I know that this thread has been out for a while, but I found this video on youtube http://www.youtube.com/watch?v=gPlpphT7n9s
It's about english, put the principles in this video are very interesting, especially when we apply it to greek pronunciation.
what do you think?
Yes, I saw that video and others like it a while ago, and I too was struck with the parallels with how we speak Ancient Greek. The argument in favor of a restored Shakespearean pronunciation parallels the arguments in favor of using the so-called restored Attic or (and!) the so called restored Imperial Koine. On the other hand, the FACT that Shakespeare is transparently comprehensible and effective when spoken with American accents in some of the outstanding modern films that have been made parallels the FACT that people have gotten plenty even out of Homer when hearing him with Modern Greek pronunciation. To bring Erasmian into this discussion, you have to replace Shakespeare with Chaucer, since learning modern English WOULD allow you to internalize Shakespeare (but not Chaucer) in a way that learning Modern Greek would NOT allow you to internalize Ancient Greek. To internalize Chaucer, you would have to learn to speak Middle English, and here you would have your choice of pronunciations. Let's say you were a Spaniard who wanted only to read Chaucer but had no interest in learning Modern English. You could decide that you DID want to learn to speak Middle English, because reading only would not cause the fluency you seek. You would have to decide how to pronounce Chaucer. You could do so by trying to reconstruct how Chaucer was spoken. This would work fine. Or you could speak Chaucer with a Modern English accent. This would work fine. Or you could come up with a mixed pronunciation scheme, where some graphs were pronounced from different periods in the history of English pronunciations, to cut down on homophones as much as possible. You could even tailor this to make is easy for Spaniards to pronounce. The result, like Erasmian, would not be "historically accurate," but it, too, would work just fine.

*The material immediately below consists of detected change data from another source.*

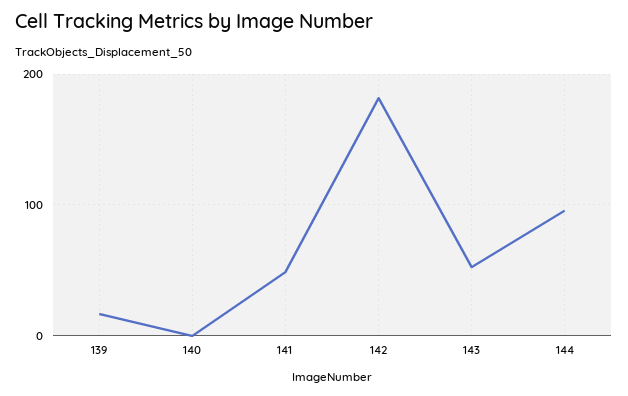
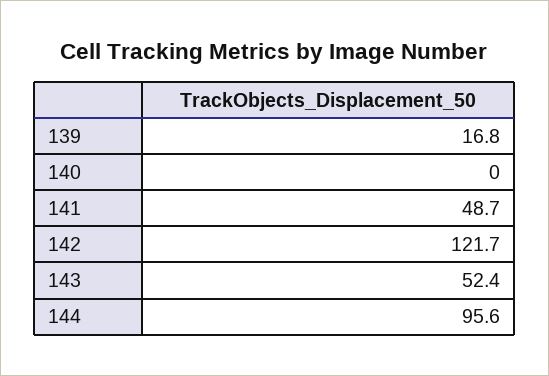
142: 180 -> 121.7

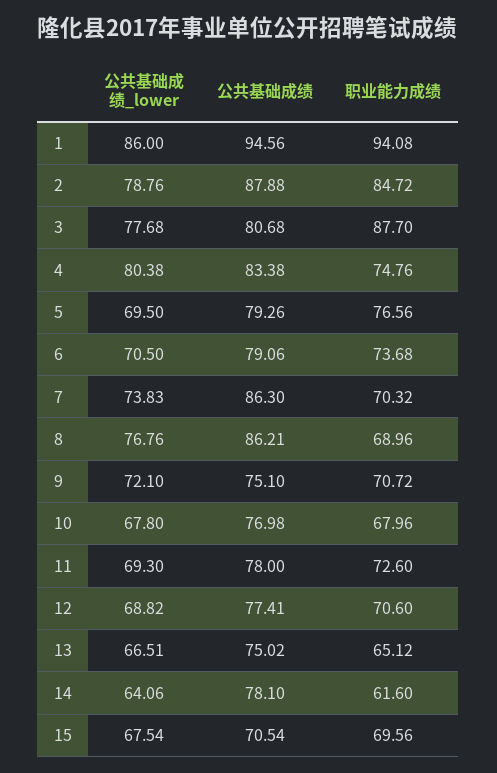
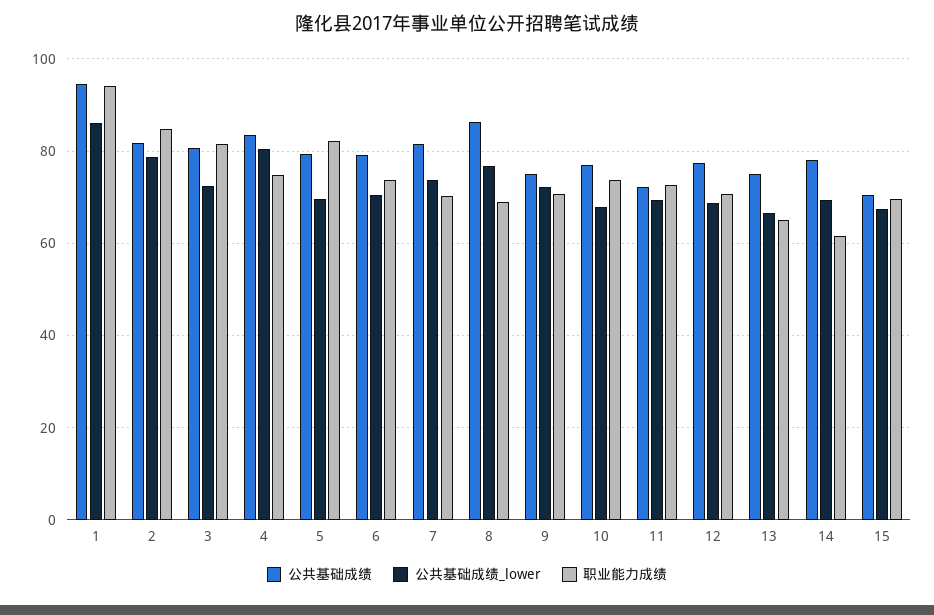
公共基础成绩, 2: 87.88 -> 82
公共基础成绩_lower, 3: 77.68 -> 72
职业能力成绩, 3: 87.7 -> 82
职业能力成绩, 5: 76.56 -> 82
公共基础成绩, 7: 86.3 -> 82
职业能力成绩, 10: 67.96 -> 74
公共基础成绩, 11: 78 -> 72
公共基础成绩_lower, 14: 64.06 -> 70

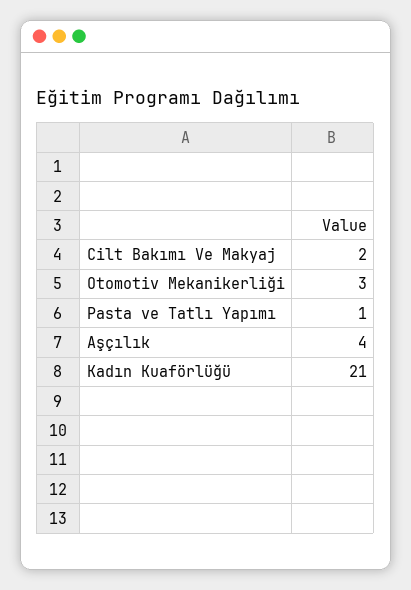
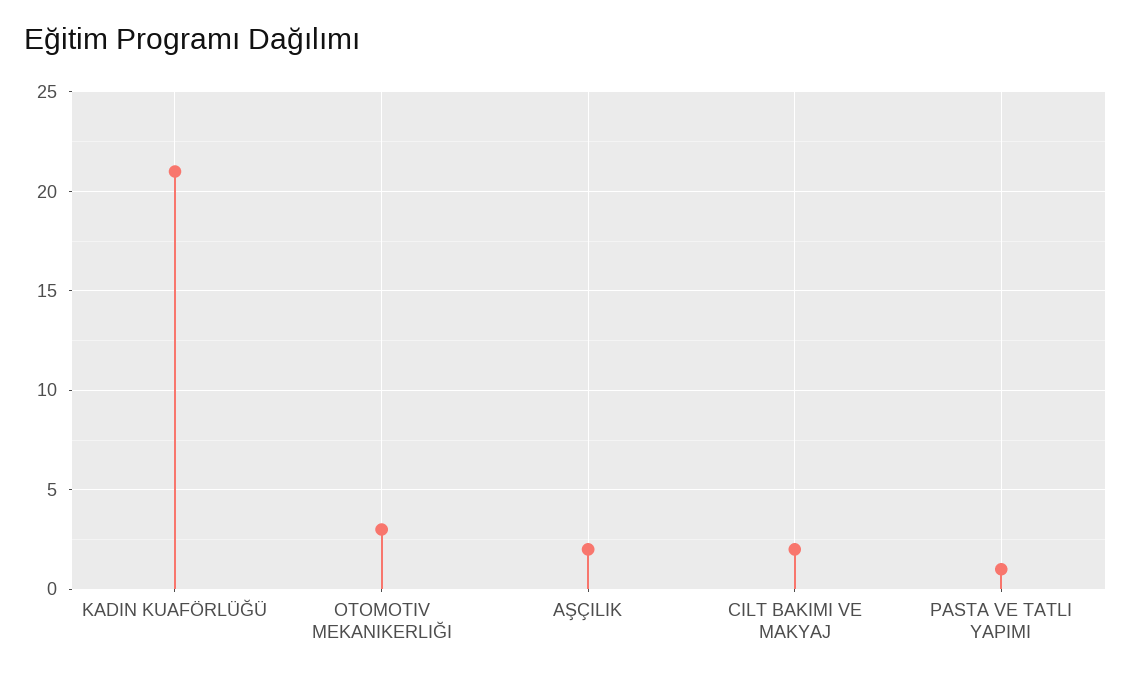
Aşçılık: 4 -> 2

I recently saw a new movie of Coriolanus where the actors spoke Shakespeare with a variety of thick Eastern European accents. On guy even spoke just like Kofi Annan. Non of this of course, was "accurate," but I understood every word and it was extremely effective as a piece of art.
I do think that the video overstates, (as is overstated the case for Restored Attic or Restored Koine) the case for restored Shakespeare, citing the fact, for example, that "proved" and "loved" rhymed in Shakespearean but not in Modern English. I think when you hear these pronounced with a variety of English accents, you still get the effect of the pun. That is to say, while much is lost in translation, very little is ever lost in different pronunciations.